Information given:

━━━━━━━━━━

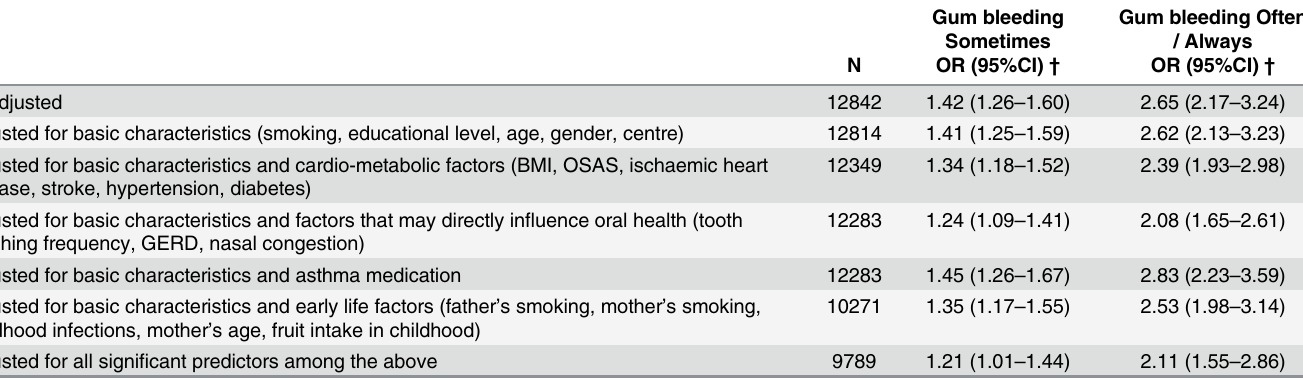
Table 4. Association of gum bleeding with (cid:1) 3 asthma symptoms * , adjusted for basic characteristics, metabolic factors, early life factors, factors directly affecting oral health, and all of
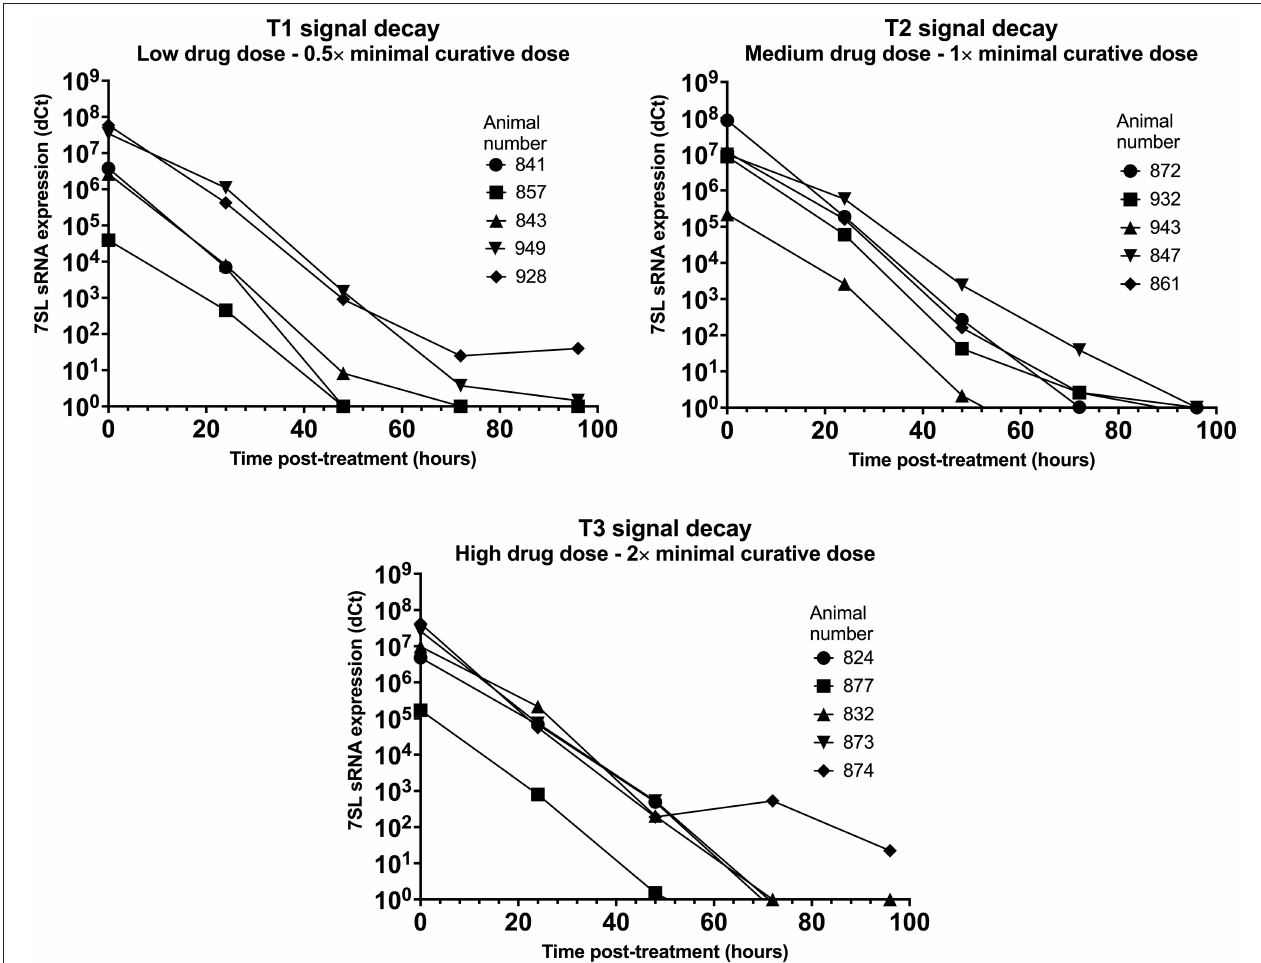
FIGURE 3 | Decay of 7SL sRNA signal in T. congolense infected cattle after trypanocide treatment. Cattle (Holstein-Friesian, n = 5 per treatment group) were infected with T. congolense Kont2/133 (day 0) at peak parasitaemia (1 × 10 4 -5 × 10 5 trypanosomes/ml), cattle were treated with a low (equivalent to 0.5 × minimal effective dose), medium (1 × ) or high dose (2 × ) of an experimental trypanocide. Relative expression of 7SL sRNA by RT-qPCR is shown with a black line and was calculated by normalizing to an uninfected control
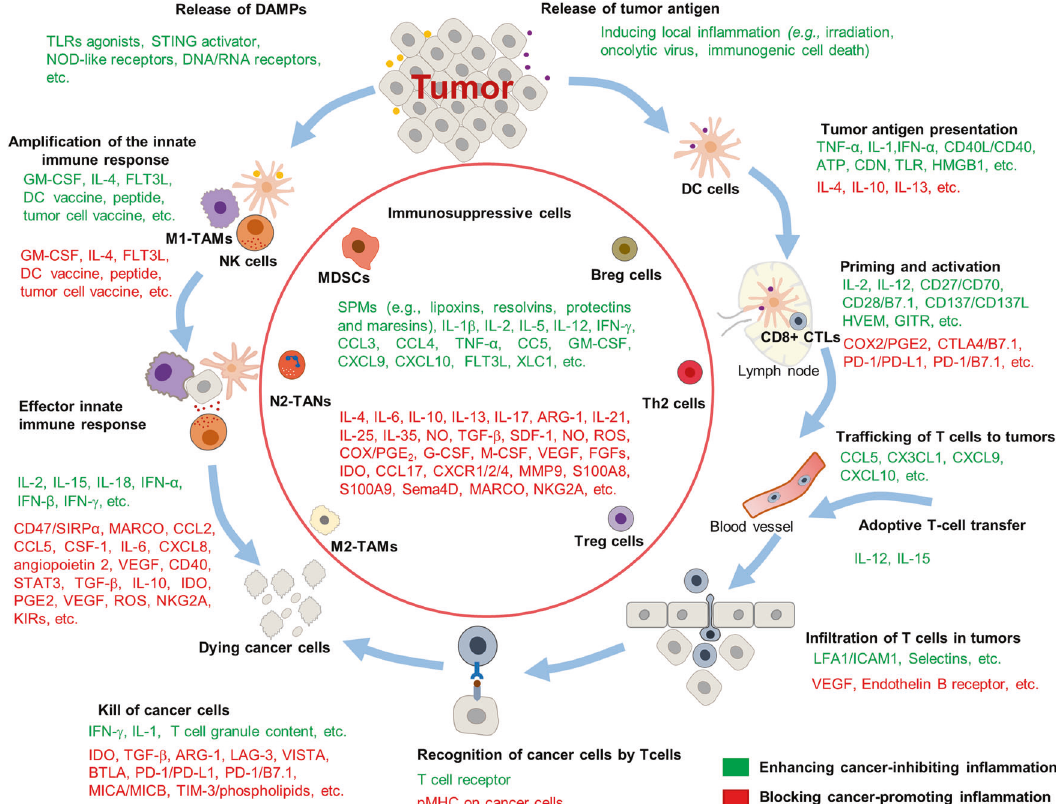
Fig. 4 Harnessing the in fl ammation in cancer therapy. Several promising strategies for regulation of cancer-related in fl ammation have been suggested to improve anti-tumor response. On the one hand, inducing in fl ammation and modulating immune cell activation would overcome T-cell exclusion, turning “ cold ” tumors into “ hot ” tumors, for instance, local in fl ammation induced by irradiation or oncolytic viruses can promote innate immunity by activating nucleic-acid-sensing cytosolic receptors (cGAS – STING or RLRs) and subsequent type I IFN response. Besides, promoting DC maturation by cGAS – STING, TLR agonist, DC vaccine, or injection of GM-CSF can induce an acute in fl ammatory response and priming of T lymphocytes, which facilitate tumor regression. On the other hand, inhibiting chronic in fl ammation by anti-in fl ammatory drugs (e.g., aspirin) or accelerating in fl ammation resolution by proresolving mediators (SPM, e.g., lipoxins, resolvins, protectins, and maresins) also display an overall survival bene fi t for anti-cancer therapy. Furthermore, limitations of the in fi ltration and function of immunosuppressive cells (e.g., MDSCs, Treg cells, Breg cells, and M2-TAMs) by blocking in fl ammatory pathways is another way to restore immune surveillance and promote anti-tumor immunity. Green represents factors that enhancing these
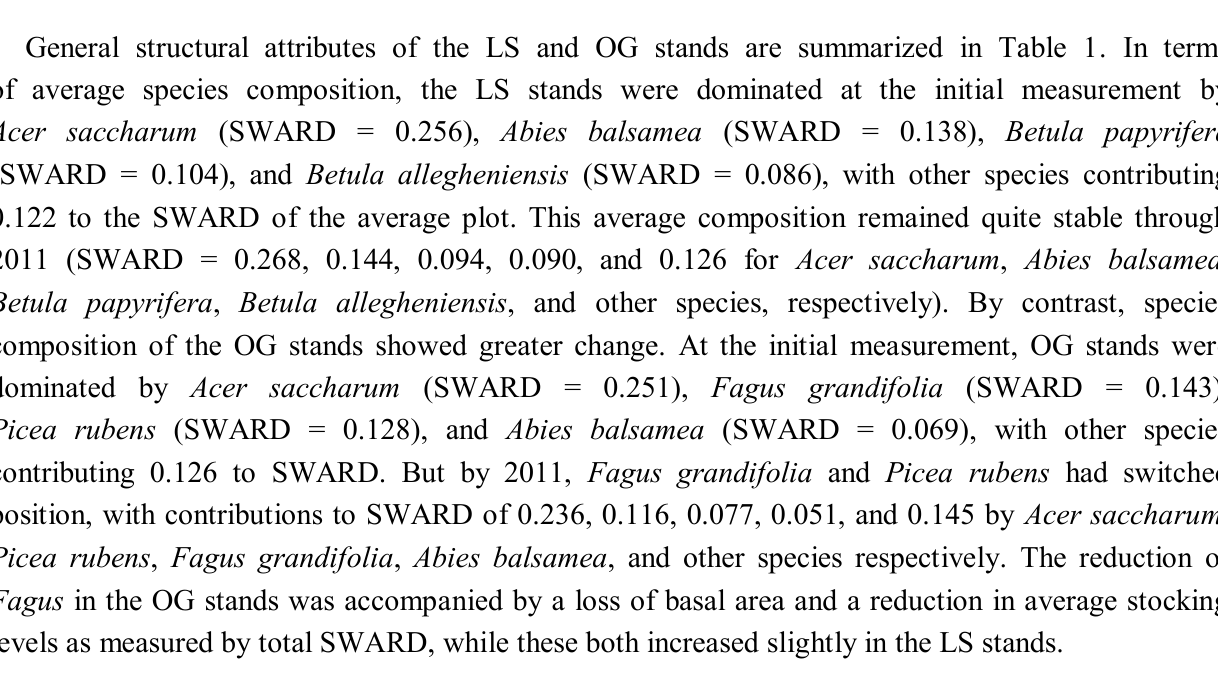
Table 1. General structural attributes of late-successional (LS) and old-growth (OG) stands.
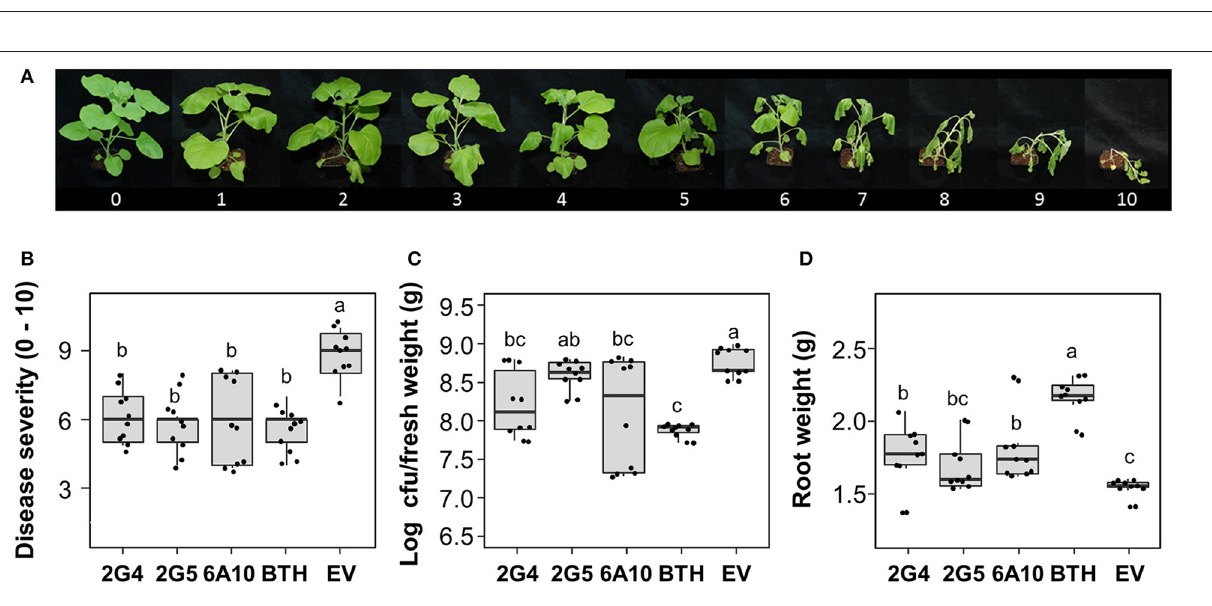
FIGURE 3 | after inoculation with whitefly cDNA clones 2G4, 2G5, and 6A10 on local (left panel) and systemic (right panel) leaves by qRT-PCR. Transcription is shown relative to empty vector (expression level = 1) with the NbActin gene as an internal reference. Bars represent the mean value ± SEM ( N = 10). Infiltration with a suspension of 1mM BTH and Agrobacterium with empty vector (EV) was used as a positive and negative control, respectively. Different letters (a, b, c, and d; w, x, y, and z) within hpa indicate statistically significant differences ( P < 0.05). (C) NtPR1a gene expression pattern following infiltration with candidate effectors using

━━━━━━━━━━

Problem to solve:
Leaving the pictures out, write out all the material above exactly.

The completed task:
Table 4. Association of gum bleeding with (cid:1) 3 asthma symptoms * , adjusted for basic characteristics, metabolic factors, early life factors, factors directly affecting oral health, and all of
FIGURE 3 | Decay of 7SL sRNA signal in T. congolense infected cattle after trypanocide treatment. Cattle (Holstein-Friesian, n = 5 per treatment group) were infected with T. congolense Kont2/133 (day 0) at peak parasitaemia (1 × 10 4 -5 × 10 5 trypanosomes/ml), cattle were treated with a low (equivalent to 0.5 × minimal effective dose), medium (1 × ) or high dose (2 × ) of an experimental trypanocide. Relative expression of 7SL sRNA by RT-qPCR is shown with a black line and was calculated by normalizing to an uninfected control
Fig. 4 Harnessing the in fl ammation in cancer therapy. Several promising strategies for regulation of cancer-related in fl ammation have been suggested to improve anti-tumor response. On the one hand, inducing in fl ammation and modulating immune cell activation would overcome T-cell exclusion, turning “ cold ” tumors into “ hot ” tumors, for instance, local in fl ammation induced by irradiation or oncolytic viruses can promote innate immunity by activating nucleic-acid-sensing cytosolic receptors (cGAS – STING or RLRs) and subsequent type I IFN response. Besides, promoting DC maturation by cGAS – STING, TLR agonist, DC vaccine, or injection of GM-CSF can induce an acute in fl ammatory response and priming of T lymphocytes, which facilitate tumor regression. On the other hand, inhibiting chronic in fl ammation by anti-in fl ammatory drugs (e.g., aspirin) or accelerating in fl ammation resolution by proresolving mediators (SPM, e.g., lipoxins, resolvins, protectins, and maresins) also display an overall survival bene fi t for anti-cancer therapy. Furthermore, limitations of the in fi ltration and function of immunosuppressive cells (e.g., MDSCs, Treg cells, Breg cells, and M2-TAMs) by blocking in fl ammatory pathways is another way to restore immune surveillance and promote anti-tumor immunity. Green represents factors that enhancing these
Table 1. General structural attributes of late-successional (LS) and old-growth (OG) stands.
FIGURE 3 | after inoculation with whitefly cDNA clones 2G4, 2G5, and 6A10 on local (left panel) and systemic (right panel) leaves by qRT-PCR. Transcription is shown relative to empty vector (expression level = 1) with the NbActin gene as an internal reference. Bars represent the mean value ± SEM ( N = 10). Infiltration with a suspension of 1mM BTH and Agrobacterium with empty vector (EV) was used as a positive and negative control, respectively. Different letters (a, b, c, and d; w, x, y, and z) within hpa indicate statistically significant differences ( P < 0.05). (C) NtPR1a gene expression pattern following infiltration with candidate effectors using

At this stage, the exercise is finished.